» **Data listing**
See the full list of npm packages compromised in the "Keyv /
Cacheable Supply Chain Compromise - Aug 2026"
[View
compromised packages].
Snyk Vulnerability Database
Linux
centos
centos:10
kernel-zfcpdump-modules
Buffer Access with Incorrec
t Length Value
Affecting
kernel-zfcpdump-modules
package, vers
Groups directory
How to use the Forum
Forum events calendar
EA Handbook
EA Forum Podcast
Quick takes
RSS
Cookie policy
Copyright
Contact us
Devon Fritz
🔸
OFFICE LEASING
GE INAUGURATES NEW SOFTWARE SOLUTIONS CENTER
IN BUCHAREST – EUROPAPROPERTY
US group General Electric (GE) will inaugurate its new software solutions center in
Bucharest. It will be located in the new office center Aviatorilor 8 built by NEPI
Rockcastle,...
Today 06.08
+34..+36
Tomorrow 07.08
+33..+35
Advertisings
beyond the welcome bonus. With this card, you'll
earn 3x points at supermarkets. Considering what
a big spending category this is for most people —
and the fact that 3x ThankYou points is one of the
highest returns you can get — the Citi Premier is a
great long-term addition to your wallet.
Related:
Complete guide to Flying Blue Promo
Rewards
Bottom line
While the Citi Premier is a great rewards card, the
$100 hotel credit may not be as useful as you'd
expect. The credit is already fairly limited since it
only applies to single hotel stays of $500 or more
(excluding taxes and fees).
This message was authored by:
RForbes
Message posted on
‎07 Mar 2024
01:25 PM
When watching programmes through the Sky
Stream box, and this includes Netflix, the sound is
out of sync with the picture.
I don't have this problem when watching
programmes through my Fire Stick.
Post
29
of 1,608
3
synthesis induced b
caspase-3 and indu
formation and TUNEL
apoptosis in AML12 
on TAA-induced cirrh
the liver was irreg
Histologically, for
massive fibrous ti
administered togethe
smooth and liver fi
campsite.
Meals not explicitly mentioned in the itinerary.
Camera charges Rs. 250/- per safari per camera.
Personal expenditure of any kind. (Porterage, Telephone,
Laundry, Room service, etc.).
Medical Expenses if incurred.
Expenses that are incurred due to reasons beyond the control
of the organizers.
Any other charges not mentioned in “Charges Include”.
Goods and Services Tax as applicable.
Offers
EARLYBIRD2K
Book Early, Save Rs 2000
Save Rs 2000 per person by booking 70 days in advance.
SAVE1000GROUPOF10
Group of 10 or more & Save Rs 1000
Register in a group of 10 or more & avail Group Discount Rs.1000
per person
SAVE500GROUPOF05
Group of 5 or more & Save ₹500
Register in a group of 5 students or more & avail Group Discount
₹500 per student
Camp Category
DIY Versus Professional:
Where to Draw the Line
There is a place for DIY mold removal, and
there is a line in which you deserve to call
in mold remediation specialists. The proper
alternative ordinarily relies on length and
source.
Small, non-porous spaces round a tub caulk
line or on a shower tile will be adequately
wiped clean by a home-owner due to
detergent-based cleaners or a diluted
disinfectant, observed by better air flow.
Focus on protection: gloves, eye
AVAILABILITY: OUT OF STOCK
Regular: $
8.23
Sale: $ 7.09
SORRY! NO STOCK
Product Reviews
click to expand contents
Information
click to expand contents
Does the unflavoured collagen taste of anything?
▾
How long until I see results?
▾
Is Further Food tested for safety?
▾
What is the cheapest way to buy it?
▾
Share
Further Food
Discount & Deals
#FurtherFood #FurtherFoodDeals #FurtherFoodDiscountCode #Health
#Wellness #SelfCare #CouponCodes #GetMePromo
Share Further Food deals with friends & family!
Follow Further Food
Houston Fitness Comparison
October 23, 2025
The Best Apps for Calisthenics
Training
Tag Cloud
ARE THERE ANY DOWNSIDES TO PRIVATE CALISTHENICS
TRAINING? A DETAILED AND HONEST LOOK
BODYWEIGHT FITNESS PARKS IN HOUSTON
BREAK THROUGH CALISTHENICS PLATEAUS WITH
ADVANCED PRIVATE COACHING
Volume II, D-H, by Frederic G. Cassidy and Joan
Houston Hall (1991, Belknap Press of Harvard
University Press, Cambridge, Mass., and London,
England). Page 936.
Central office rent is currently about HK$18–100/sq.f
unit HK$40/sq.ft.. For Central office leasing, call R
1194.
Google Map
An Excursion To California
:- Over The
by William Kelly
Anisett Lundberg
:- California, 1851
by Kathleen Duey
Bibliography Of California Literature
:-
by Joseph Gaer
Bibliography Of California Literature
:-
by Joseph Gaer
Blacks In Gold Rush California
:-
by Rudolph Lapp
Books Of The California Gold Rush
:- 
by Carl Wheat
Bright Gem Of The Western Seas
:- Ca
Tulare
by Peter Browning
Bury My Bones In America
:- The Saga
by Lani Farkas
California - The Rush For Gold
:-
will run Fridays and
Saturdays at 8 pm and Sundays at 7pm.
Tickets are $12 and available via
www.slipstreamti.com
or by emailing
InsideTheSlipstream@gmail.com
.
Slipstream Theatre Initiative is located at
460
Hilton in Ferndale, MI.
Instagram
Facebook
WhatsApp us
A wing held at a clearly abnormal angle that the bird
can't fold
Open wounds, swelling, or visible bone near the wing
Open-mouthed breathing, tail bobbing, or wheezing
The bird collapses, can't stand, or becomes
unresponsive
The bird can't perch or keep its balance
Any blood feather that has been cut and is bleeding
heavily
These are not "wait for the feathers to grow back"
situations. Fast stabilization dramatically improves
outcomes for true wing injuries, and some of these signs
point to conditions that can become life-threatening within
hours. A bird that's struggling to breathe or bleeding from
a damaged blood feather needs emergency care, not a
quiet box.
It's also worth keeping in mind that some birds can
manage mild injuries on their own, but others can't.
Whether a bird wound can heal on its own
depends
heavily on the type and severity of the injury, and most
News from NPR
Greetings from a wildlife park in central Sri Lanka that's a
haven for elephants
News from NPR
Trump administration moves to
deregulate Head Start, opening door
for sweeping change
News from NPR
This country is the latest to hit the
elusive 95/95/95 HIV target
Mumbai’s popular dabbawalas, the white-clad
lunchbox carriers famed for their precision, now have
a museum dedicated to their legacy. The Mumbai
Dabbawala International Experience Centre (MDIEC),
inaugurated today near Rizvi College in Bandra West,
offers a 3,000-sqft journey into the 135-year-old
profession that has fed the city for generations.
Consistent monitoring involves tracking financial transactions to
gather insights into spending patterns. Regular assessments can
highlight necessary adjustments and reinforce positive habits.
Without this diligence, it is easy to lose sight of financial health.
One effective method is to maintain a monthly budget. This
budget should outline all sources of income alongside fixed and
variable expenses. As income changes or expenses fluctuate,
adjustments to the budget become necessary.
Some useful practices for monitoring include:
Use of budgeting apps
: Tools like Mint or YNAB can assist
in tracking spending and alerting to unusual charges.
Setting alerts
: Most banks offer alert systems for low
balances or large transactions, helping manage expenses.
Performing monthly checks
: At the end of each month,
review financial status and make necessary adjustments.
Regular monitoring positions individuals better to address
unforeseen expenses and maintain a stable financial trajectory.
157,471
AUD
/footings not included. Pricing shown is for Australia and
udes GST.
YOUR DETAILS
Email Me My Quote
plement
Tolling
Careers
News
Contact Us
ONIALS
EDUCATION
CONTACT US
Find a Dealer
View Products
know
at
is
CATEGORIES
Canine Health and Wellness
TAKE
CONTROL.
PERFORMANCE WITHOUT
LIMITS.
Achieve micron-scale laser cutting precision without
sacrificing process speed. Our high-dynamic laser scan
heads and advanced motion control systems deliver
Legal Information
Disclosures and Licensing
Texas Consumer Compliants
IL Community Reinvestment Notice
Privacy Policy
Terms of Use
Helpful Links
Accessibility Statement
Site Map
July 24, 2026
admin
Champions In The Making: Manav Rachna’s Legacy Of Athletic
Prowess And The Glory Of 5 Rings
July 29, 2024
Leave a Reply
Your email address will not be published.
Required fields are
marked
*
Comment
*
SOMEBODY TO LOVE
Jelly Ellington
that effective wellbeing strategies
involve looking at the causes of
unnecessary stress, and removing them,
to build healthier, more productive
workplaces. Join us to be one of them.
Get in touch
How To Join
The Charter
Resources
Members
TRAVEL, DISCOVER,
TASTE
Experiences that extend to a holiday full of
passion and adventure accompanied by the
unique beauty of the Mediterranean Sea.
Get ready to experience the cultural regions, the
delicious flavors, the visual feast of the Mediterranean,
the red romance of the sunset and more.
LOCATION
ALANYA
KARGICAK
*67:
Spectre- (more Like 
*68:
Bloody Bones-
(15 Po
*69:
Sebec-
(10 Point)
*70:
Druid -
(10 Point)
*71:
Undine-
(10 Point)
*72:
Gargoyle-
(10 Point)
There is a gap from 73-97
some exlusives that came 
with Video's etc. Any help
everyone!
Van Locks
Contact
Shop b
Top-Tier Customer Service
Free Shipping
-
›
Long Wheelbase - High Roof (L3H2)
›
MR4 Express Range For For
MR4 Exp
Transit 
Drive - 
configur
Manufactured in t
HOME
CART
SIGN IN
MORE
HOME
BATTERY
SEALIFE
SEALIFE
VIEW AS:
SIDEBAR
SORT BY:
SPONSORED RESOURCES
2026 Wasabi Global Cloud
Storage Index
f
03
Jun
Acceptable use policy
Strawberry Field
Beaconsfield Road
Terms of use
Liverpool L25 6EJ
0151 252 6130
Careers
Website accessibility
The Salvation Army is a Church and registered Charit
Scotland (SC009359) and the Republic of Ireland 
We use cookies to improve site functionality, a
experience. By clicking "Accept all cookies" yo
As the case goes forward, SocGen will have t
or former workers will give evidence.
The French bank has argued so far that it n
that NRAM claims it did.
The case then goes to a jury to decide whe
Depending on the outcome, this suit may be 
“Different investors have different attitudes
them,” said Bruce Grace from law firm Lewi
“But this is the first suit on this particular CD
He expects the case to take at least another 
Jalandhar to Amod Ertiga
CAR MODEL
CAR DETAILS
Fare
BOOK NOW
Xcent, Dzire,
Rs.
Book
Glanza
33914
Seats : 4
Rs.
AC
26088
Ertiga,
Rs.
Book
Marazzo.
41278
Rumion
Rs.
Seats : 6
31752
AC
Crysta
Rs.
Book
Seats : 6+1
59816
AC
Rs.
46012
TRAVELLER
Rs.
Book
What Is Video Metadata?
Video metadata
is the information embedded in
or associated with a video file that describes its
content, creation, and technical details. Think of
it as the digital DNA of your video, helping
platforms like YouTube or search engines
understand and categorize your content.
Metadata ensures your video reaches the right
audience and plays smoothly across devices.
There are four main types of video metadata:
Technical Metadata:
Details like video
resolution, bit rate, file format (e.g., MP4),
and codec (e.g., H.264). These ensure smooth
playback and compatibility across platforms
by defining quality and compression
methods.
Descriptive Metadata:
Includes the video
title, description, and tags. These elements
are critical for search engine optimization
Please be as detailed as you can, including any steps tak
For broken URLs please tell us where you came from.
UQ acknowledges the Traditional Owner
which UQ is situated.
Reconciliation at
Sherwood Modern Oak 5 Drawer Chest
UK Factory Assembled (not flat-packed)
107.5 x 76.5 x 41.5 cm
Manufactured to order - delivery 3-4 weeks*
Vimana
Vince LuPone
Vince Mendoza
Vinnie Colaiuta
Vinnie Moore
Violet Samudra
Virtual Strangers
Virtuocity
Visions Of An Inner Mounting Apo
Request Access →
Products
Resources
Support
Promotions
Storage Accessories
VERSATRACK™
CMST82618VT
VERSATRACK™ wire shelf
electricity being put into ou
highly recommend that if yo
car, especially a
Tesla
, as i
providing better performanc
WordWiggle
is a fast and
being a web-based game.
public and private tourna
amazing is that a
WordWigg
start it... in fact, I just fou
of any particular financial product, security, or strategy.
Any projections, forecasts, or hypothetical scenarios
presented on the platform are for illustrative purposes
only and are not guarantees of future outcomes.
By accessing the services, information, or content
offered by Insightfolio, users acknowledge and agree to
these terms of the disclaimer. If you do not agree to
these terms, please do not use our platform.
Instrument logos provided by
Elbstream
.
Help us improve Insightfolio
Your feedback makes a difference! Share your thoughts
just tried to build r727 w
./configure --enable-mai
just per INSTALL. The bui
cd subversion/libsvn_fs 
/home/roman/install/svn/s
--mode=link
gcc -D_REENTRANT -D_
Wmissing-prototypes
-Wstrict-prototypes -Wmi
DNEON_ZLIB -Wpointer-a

» **Problem requirements**
In the listing above, locate the line containing "Details like video" and the line containing "By accessing the", then transcribe both and every line between them verbatim.

» **Answer to this task**
Details like video
resolution, bit rate, file format (e.g., MP4),
and codec (e.g., H.264). These ensure smooth
playback and compatibility across platforms
by defining quality and compression
methods.
Descriptive Metadata:
Includes the video
title, description, and tags. These elements
are critical for search engine optimization
Please be as detailed as you can, including any steps tak
For broken URLs please tell us where you came from.
UQ acknowledges the Traditional Owner
which UQ is situated.
Reconciliation at
Sherwood Modern Oak 5 Drawer Chest
UK Factory Assembled (not flat-packed)
107.5 x 76.5 x 41.5 cm
Manufactured to order - delivery 3-4 weeks*
Vimana
Vince LuPone
Vince Mendoza
Vinnie Colaiuta
Vinnie Moore
Violet Samudra
Virtual Strangers
Virtuocity
Visions Of An Inner Mounting Apo
Request Access →
Products
Resources
Support
Promotions
Storage Accessories
VERSATRACK™
CMST82618VT
VERSATRACK™ wire shelf
electricity being put into ou
highly recommend that if yo
car, especially a
Tesla
, as i
providing better performanc
WordWiggle
is a fast and
being a web-based game.
public and private tourna
amazing is that a
WordWigg
start it... in fact, I just fou
of any particular financial product, security, or strategy.
Any projections, forecasts, or hypothetical scenarios
presented on the platform are for illustrative purposes
only and are not guarantees of future outcomes.
By accessing the services, information, or content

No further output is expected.